Research into social change reveals that it happens in our social circles first; when the people you know well adopt a new perspective, you’re more likely to change your mind about an issue. To be the change you want to see: consistently show up.
“There’s no women in sales because there’s no girls interested in sales,” said my co-worker.
“I think that’s a stereotype. Did you know that just about half of the solo entrepreneurs in the US are women? And startups founded by women are more successful than ones founded by only men? To be an entrepreneur is to be in sales. As a woman, I didn’t go into tech sales because I didn’t feel comfortable in an overly competitive space – it didn’t appeal to me personally. But I know several women in sales who are super competitive and love it.
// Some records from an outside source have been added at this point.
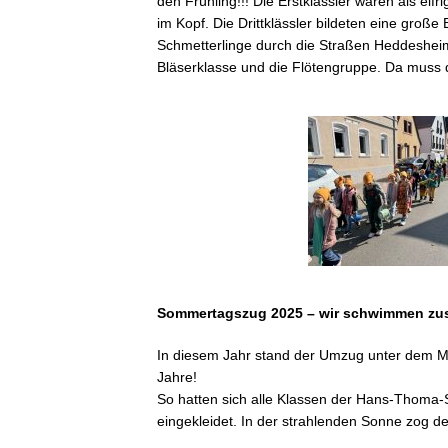
Erziehung
den Frühling!!! Die Erstklässler waren als ei
im Kopf. Die Drittklässler bildeten eine große 
Motto
Schmetterlinge durch die Straßen Heddesheim
des
Bläserklasse und die Flötengruppe. Da muss 
Monats
Giraffenkinder
Schülerkonferenz
Unser
Schulteam
Schulleitung
Sommertagszug 2025 – wir schwimmen z
Kollegium
In diesem Jahr stand der Umzug unter dem Mo
Mitarbeiter
Jahre!
Gremien
So hatten sich alle Klassen der Hans-Thom
an der
eingekleidet. In der strahlenden Sonne zog d
HTG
So I wonder, instead, if we can make sales appealing to less competitive people while keep sales teams successful?”
I delivered this with a calm, inviting tone so he didn’t shut down. Invite others to be self-aware and curiously care, too.
The other half of Owning the Change is to embrace Accountability. In particular, this is the behavior we see the least often but is the most crucial element in building a trusting, inclusive dynamic.
Apologies are limited to displays of regret. Accountability is a combination of regret, responsibility, and commitment. Regret your actions, be responsible for the harm you unintentionally caused, and commit to do better next time. Then actually do better next time.How To Own The Change
Plan for success. Share your personal stories and be a bridge to others outside your ingroup. Be accountable for any harm you have caused.